- _Task set_:
(1) In the Ruataniwha groundwater excerpt, write out the passage word for word, beginning with the words "4.      Groundwater and" and stopping after "surface water resources.".
(2) Extend the excerpt on groundwater and surface water allocation in the Ruataniwha basin with new text that follows on from its final sentence.

- _Excerpt provided_:
2.      In 2007, two papers were presented to the Council which summarised the then current state of knowledge of the interactions between groundwater in the Ruataniwha basin with surface water flowing across the basin area (the Tukituki and Waipawa rivers and their tributaries).

3.      The 2007 papers noted that:

3.1       Abstraction of groundwater from the Ruataniwha basin resulted in a 13% reduction in summer flows in each of the Tukituki and Waipawa rivers based on the ‘Gyopari’ groundwater flow model.  Also the combined reduction in flow in these rivers was estimated at 900 L/s.

3.2       Increased abstraction of groundwater would result in an increased reduction in stream flows.

3.3       Staff recommended that applications for consent to take groundwater from the Ruataniwha basin be publicly notified, with a likelihood of the staff recommendation being to decline the application.

3.4       Council endorsed the resource consent application management approach proposed.

4.      Groundwater and surface water in the Ruataniwha basin area are inextricably linked, and therefore groundwater allocation cannot be considered in isolation of surface water allocation limits.  In a planning context, Council is guided by the Regional Resource Management Plan (RRMP) water allocation policies and objectives relating to both groundwater and surface water resources.

- _Given entries_:
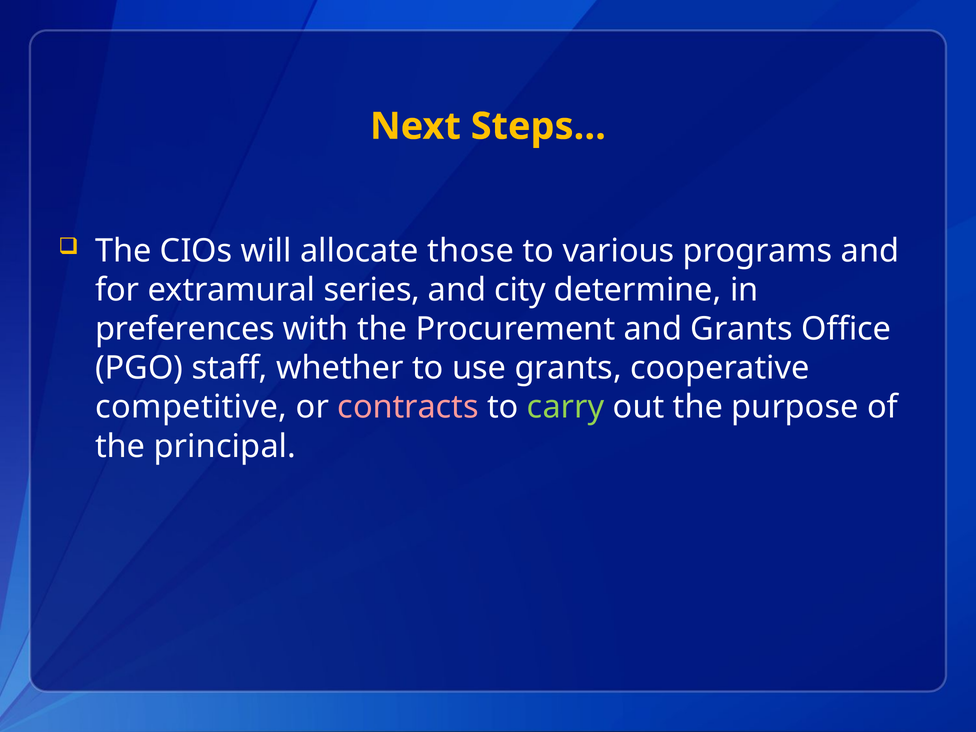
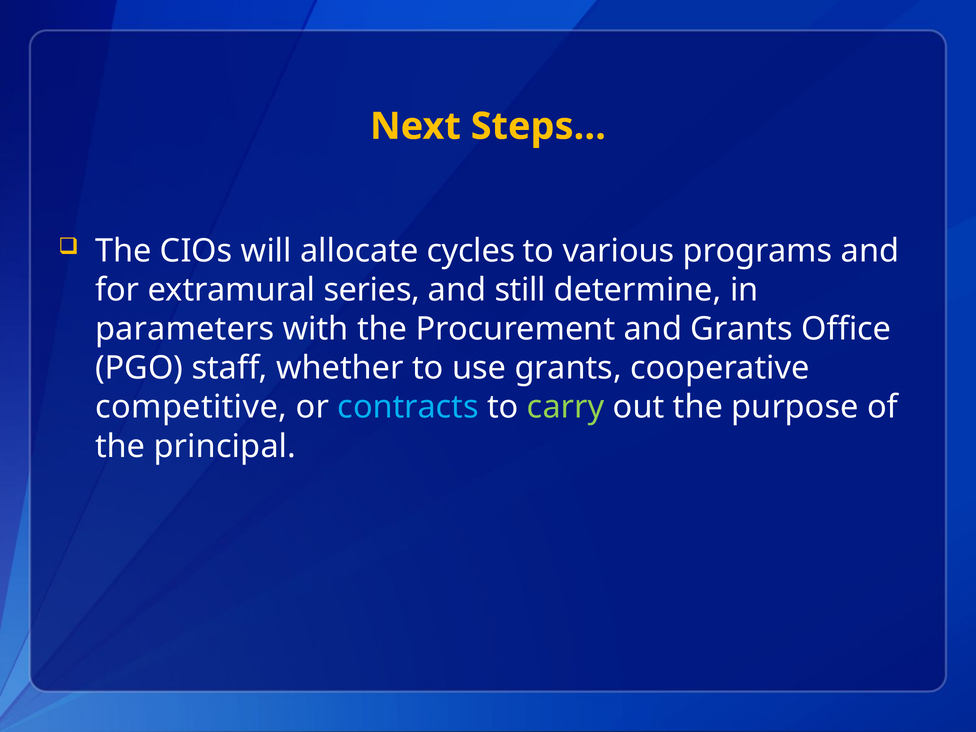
those: those -> cycles
city: city -> still
preferences: preferences -> parameters
contracts colour: pink -> light blue
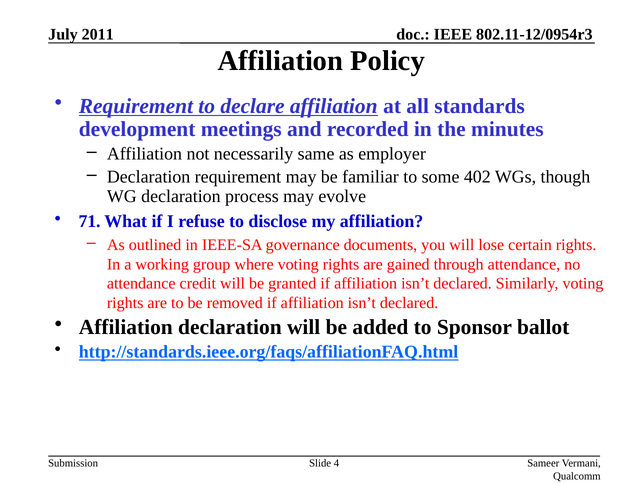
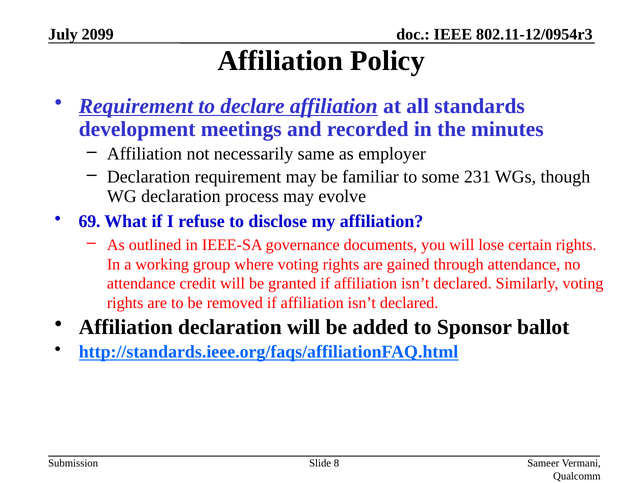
2011: 2011 -> 2099
402: 402 -> 231
71: 71 -> 69
4: 4 -> 8
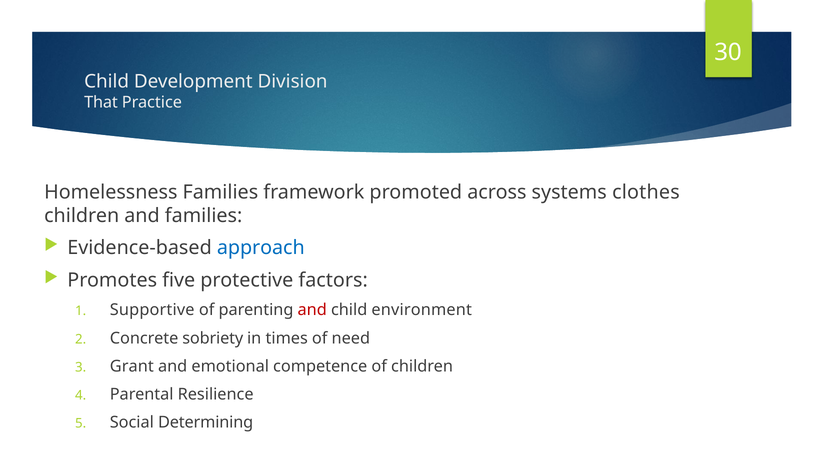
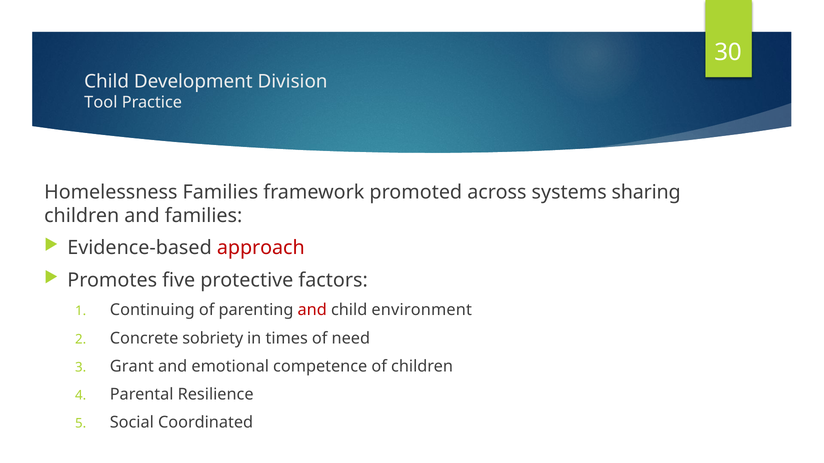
That: That -> Tool
clothes: clothes -> sharing
approach colour: blue -> red
Supportive: Supportive -> Continuing
Determining: Determining -> Coordinated
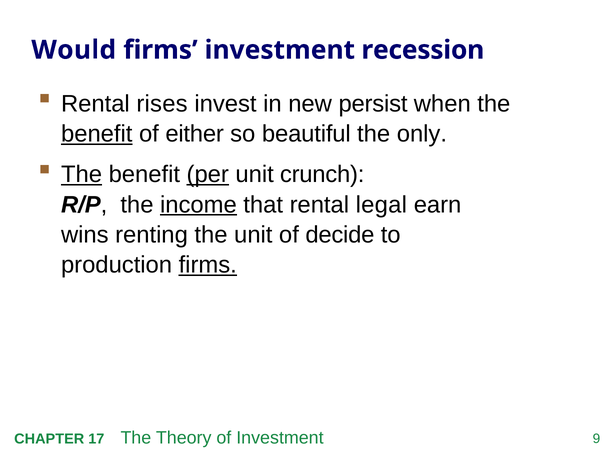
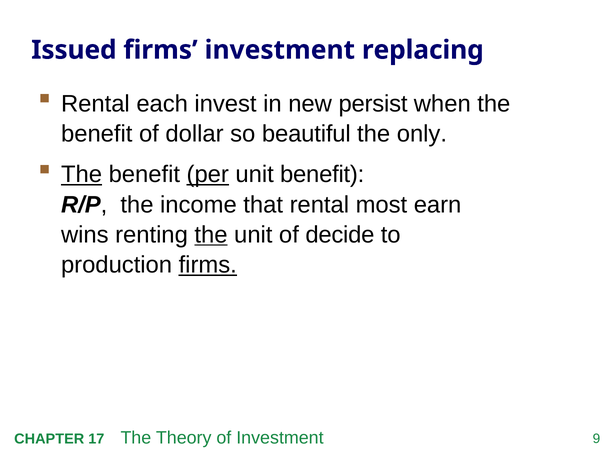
Would: Would -> Issued
recession: recession -> replacing
rises: rises -> each
benefit at (97, 134) underline: present -> none
either: either -> dollar
unit crunch: crunch -> benefit
income underline: present -> none
legal: legal -> most
the at (211, 235) underline: none -> present
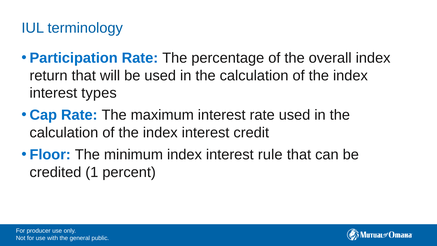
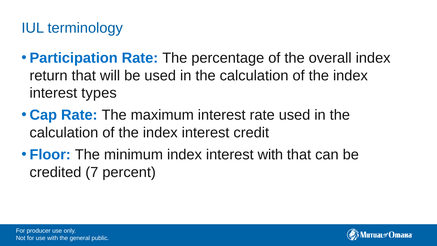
interest rule: rule -> with
1: 1 -> 7
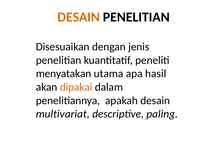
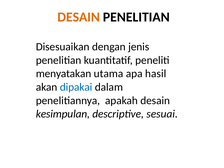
dipakai colour: orange -> blue
multivariat: multivariat -> kesimpulan
paling: paling -> sesuai
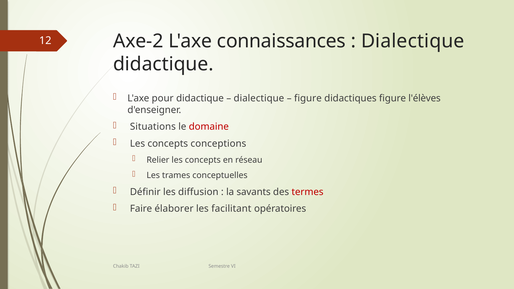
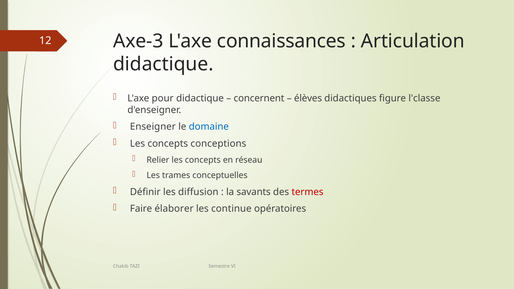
Axe-2: Axe-2 -> Axe-3
Dialectique at (413, 41): Dialectique -> Articulation
dialectique at (259, 98): dialectique -> concernent
figure at (308, 98): figure -> élèves
l'élèves: l'élèves -> l'classe
Situations: Situations -> Enseigner
domaine colour: red -> blue
facilitant: facilitant -> continue
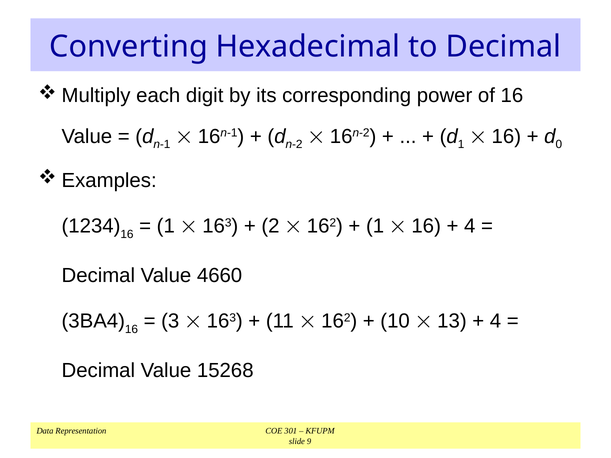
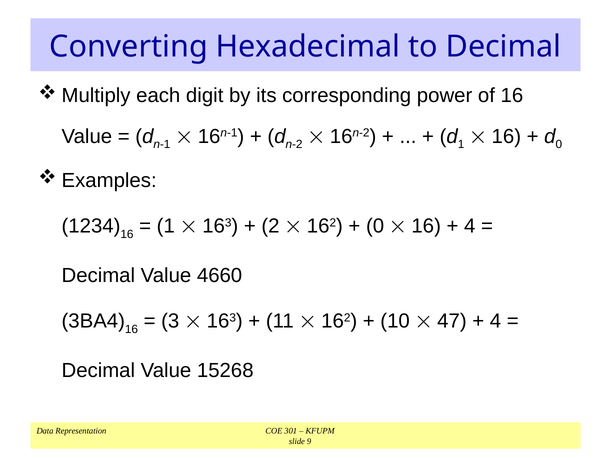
1 at (375, 226): 1 -> 0
13: 13 -> 47
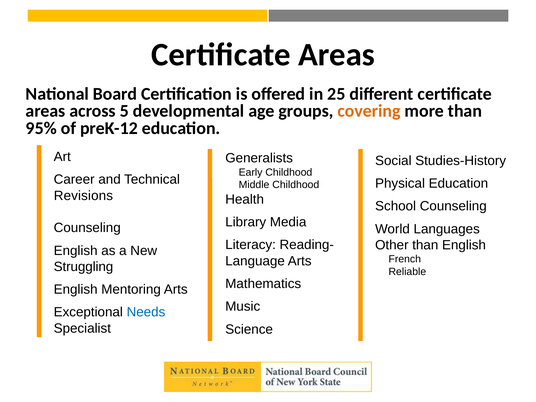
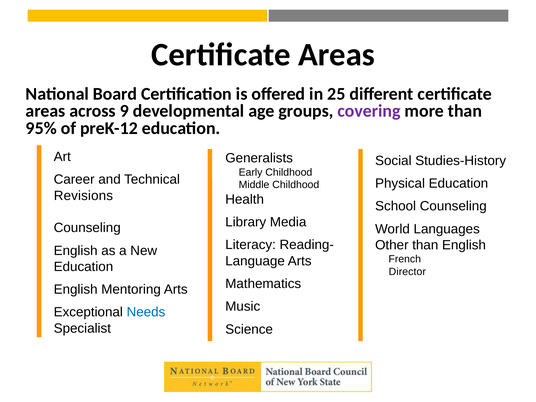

- _Answers by task_:
(1)
4.      Groundwater and surface water in the Ruataniwha basin area are inextricably linked, and therefore groundwater allocation cannot be considered in isolation of surface water allocation limits.  In a planning context, Council is guided by the Regional Resource Management Plan (RRMP) water allocation policies and objectives relating to both groundwater and surface water resources.

(2)
5.      The RRMP does not quantify groundwater allocation limits for the Ruataniwha basin. However, the RRMP does contain some relevant objectives and policies including:

5.1       Objective 23 - the avoidance of any significant adverse effects of water takes on the long-term quantity of groundwater in aquifers and on surface waters

5.2       Objective 44 - the maintenance of a sustainable groundwater resource

5.3       Policy 77 - (a) to manage groundwater takes so that the abstraction does not exceed the rate of recharge, and (d) to manage takes of groundwater to ensure that abstraction does not have an adverse effect on rivers, lakes springs and wetlands.

6.      The RRMP also provides allocation limits for specified Stream Management Zones (SMZ) (Policy 74, Table 9), including those within the Tukituki River and its tributaries.  These stream management zones are fully allocated.

7.      Since 2007, no new consents have been issued to authorise the taking of additional water from the basin.  The management approach established by the 2007 Council papers has been adhered to.

8.      There are currently 80 consents authorising the abstraction of approximately 450,000 m3 per week of groundwater from the basin.  A significant group of current consents will expire in 2015 (36), at which time the cumulative effects of these takes can be considered.

9.      Existing groundwater consents authorise the irrigation of approximately 7,000 hectares of land, predominantly for pasture and cropping.

Scientific Context and Update

10.    In 2003 Council commissioned Phreatos Consultants to upgrade an earlier attempt at modelling the Ruataniwha basin in order to better represent the surface and groundwater interaction in the basin and to enable more robust predictions to be made. This work produced a new model (the Gyopari Model) in 2004 which was constructed in Modflow software and consisted of two layers to better represent the hydrogeology of the basin.

11.    The results of the Gyopari Model concluded that existing groundwater takes were connected to and depleting surface water. The results of the model indicated a flow reduction in the order of 500 L/s from the Tukituki River, and 400 L/s from the Waipawa River (total 900 L/s) and a loss of groundwater storage.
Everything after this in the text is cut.